The answer is a simple one, but it’s not exactly easy. You can learn to forgive yourself. After all, self-help experts, and society at large, repeatedly espouse the benefits of forgiving others. Why not direct that forgiveness toward yourself as well? Cultivating self-forgiveness is the first step to ending the spiral of self-directed shame, blame, and punishment many cancer survivors find themselves in.
What You Should Know about Self-Forgiveness
Cultivating self-forgiveness is an ongoing process that will bring up a variety of feelings. Let’s face it, most people would rather skip right to the forgiveness part and bypass the anger, resentment, ruminating thoughts, and second-guessing that often come before it. However, self-forgiveness often only comes about when anger has had its opportunity to be processed and is ready to transform into something more calm, like forgiveness.
Cultivating self-forgiveness is the first step to ending the negative spiral of self-directed shame, blame, and punishment many cancer survivors find themselves in.
Part of cultivating self-forgiveness includes being open to learning from past experiences and figuring out what is no longer working. Maybe you didn’t eat enough vegetables or get enough exercise before your diagnosis and now you want to. Moving forward with a new plan of action, instead of obsessing over what you could have done better in the past, is a form of self-forgiveness. Most people are motivated by gentleness and compassion, not through punishment. Blame and shame are forms of emotional punishment. So, to continue on with self-forgiveness, you must let go of the blame and shame and instead treat yourself with gentleness and compassion.
How You Can Start on the Path to Self-Forgiveness
There are a variety of ways in which to begin and keep going on the healing path to self-forgiveness. Here are a few:
• Journal. You may want to use your journal to answer questions such as, How would my life be different if I forgave myself for my past choices? How have I forgiven others, and can I apply that language or behavior to myself?
• Cultivate gratitude. Surely you have done, or are doing, things you are proud of or feel good about. Practicing self-gratitude can help shift your focus to what is going well in your life. This can be something as small as “Today, I took care of myself by going for a walk.”
• Create an environment filled with loving and forgiving messages. Look for inspirational quotes in books, in magazines, or online. Fill your space with things that remind you of softness and love.

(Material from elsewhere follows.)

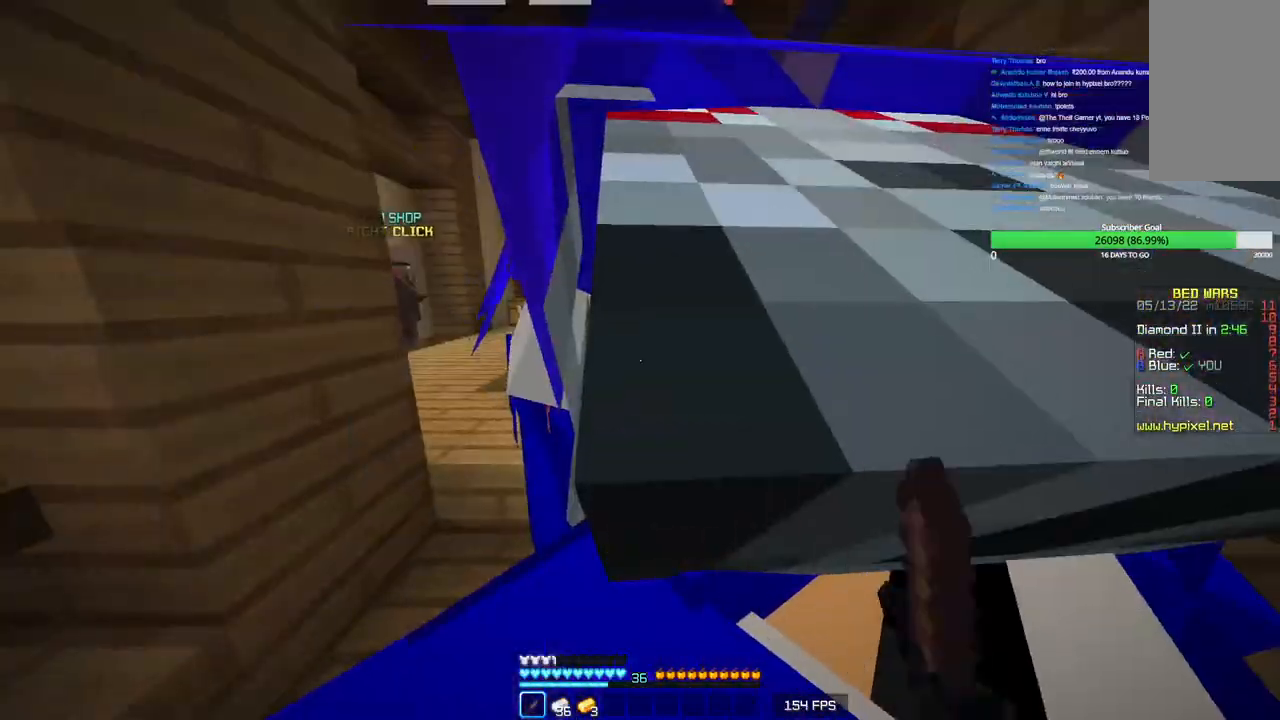
{"keys": ["a"], "mouse": [], "events": [[216, "s", "up"], [266, "d", "down"], [316, "mouse_left", "up"], [366, "mouse_left", "down"], [450, "a", "down"], [483, "d", "up"], [500, "mouse_left", "up"]]}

• Adopt a mantra. A quick and easy-to-remember phrase is a great tool you can use to disrupt ruminating thoughts. A couple examples are “I forgive myself today” or “Progress not perfection.”
• Develop a ritual. Self-forgiveness rituals may include placing your hand over your heart for a brief moment every day or lighting a scented candle. You can even set cell phone alerts that send you loving reminders throughout the day.
Cultivating self-forgiveness can lead to more effective coping and healing as you go through the cancer experience. There are many ways to transform your hurt into healing. Too many to list here. I encourage you to explore different avenues of self-forgiveness until you find what works for you.
Kristy Case is an oncology social worker at the Carol G. Simon Cancer Center at Morristown Medical Center in Morristown, NJ. She also maintains a private psychotherapy practice and is a trained Vinyasa Yoga instructor.
This article was published in Coping® with Cancer magazine, November/December 2018.